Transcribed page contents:
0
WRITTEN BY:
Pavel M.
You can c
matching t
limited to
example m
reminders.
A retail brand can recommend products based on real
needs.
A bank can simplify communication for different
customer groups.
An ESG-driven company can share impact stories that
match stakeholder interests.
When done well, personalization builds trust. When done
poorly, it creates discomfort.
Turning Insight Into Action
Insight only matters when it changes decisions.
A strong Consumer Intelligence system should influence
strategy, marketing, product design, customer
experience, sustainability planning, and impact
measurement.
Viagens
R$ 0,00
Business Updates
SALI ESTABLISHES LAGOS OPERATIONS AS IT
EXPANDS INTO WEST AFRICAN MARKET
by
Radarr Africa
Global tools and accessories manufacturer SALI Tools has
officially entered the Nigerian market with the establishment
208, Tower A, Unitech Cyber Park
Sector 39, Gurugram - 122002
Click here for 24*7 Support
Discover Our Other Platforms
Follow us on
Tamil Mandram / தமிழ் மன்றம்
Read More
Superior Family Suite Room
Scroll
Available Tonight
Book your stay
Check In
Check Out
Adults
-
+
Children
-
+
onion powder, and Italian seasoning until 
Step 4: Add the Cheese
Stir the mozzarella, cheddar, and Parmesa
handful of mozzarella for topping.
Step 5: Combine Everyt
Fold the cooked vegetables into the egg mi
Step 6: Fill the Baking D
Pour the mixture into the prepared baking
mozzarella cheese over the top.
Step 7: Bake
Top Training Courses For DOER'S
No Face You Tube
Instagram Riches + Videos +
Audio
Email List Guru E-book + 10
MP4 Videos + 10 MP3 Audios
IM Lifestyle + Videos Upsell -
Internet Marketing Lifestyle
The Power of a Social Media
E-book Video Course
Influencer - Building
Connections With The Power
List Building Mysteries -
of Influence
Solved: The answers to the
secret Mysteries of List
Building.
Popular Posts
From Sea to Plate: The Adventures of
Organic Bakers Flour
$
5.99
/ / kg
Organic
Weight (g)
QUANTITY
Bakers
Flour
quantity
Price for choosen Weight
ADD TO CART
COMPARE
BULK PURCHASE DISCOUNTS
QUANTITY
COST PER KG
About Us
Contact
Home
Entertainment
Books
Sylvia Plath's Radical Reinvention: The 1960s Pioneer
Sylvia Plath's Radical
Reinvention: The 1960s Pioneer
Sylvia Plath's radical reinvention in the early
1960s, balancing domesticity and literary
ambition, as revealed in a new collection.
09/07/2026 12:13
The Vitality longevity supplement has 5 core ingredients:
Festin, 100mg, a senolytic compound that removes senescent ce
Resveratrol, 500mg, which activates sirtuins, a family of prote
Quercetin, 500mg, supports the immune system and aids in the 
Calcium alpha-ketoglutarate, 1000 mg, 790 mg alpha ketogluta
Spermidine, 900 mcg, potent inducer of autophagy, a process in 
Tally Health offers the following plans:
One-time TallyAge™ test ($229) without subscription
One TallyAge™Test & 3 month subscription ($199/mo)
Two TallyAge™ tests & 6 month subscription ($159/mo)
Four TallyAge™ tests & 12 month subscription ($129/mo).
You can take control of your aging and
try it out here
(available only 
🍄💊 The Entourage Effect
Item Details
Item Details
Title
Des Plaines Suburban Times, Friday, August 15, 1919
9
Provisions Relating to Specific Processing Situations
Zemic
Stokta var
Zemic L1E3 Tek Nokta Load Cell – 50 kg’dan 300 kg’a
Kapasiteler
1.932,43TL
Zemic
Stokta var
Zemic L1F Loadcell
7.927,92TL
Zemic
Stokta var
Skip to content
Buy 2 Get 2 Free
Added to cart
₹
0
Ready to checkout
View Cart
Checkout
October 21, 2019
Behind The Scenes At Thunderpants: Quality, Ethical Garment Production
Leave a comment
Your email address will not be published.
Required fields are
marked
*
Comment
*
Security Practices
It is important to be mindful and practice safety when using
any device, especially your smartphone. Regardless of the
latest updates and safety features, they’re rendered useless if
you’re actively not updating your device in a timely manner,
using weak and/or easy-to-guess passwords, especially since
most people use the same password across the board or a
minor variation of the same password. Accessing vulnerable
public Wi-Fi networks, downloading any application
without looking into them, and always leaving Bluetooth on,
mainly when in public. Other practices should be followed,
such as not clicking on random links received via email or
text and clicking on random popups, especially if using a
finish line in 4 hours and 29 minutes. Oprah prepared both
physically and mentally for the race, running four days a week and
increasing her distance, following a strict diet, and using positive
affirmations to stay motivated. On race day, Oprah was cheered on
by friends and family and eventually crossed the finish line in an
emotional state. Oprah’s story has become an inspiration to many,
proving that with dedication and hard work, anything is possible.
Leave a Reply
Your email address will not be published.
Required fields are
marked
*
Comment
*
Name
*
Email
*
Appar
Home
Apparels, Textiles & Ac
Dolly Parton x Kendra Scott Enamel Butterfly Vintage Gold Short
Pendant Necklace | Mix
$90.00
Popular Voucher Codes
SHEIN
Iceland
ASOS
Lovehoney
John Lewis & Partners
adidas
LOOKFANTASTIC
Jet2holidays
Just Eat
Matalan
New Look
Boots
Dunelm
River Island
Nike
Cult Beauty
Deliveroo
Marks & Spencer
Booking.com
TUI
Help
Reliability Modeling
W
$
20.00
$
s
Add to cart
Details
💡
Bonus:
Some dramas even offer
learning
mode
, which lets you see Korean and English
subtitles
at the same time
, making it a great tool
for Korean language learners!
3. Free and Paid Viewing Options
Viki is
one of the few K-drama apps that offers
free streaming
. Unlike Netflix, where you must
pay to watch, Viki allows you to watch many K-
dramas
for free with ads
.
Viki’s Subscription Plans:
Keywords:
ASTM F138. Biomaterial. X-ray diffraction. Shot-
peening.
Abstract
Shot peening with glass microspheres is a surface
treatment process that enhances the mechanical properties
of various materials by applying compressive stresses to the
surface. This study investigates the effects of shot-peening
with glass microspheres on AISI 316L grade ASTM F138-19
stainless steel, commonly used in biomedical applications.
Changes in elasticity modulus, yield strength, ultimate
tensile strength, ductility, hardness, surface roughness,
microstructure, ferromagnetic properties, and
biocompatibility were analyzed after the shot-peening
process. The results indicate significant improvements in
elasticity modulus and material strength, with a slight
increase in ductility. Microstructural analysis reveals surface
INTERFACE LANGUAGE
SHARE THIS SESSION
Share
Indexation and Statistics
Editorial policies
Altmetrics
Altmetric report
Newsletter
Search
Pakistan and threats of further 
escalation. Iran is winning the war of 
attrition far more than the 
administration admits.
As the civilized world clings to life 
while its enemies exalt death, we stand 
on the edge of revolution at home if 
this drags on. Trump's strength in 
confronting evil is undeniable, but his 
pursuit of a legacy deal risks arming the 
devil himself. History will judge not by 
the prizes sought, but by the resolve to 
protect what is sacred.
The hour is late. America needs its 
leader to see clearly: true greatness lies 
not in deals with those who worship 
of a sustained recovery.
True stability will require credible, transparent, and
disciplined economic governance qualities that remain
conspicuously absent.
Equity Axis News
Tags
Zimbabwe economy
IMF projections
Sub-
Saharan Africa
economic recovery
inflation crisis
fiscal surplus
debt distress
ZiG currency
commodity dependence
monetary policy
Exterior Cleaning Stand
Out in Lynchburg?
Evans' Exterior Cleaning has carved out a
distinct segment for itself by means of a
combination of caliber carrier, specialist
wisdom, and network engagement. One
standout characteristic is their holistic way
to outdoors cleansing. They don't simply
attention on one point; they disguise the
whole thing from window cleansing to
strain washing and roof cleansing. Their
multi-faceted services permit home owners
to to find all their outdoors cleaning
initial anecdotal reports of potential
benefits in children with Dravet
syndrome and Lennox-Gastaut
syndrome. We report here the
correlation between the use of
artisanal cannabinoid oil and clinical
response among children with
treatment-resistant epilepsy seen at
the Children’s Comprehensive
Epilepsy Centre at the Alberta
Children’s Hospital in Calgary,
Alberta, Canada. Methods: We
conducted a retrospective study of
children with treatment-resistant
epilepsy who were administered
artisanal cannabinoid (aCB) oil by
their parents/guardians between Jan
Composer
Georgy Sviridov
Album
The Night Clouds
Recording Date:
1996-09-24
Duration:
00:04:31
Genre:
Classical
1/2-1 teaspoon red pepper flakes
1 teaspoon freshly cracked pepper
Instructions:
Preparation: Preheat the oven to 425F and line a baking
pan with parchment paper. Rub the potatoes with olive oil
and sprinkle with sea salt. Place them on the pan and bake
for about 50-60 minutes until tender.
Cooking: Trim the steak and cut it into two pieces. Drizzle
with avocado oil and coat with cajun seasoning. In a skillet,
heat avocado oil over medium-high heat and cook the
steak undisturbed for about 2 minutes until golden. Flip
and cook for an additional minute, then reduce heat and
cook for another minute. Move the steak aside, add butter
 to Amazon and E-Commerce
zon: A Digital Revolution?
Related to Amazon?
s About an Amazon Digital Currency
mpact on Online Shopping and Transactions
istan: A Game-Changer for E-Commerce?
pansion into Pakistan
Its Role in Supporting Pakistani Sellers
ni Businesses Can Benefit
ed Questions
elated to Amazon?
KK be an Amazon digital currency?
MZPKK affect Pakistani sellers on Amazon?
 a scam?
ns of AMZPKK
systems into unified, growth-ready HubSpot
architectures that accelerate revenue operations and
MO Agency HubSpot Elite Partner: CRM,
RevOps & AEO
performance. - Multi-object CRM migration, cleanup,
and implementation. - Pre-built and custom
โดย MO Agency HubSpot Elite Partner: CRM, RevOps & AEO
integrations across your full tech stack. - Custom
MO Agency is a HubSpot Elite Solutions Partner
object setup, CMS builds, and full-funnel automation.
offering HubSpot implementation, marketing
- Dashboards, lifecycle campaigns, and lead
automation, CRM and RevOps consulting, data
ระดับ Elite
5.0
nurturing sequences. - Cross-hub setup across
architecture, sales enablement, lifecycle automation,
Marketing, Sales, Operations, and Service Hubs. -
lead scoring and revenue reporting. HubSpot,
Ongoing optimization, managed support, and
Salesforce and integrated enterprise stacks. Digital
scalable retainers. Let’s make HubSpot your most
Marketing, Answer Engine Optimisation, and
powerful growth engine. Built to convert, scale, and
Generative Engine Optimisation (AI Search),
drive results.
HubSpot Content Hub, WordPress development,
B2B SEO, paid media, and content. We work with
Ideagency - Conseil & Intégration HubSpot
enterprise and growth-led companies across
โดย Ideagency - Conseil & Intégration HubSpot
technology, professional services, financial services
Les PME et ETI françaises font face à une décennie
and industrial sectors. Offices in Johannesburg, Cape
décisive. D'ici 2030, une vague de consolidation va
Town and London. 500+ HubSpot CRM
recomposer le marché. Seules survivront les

** WORK TO COMPLETE **
What lines above contain "lifecycle"? Copy them out.

** RESULT FOR THIS EXERCISE **
- Dashboards, lifecycle campaigns, and lead
architecture, sales enablement, lifecycle automation,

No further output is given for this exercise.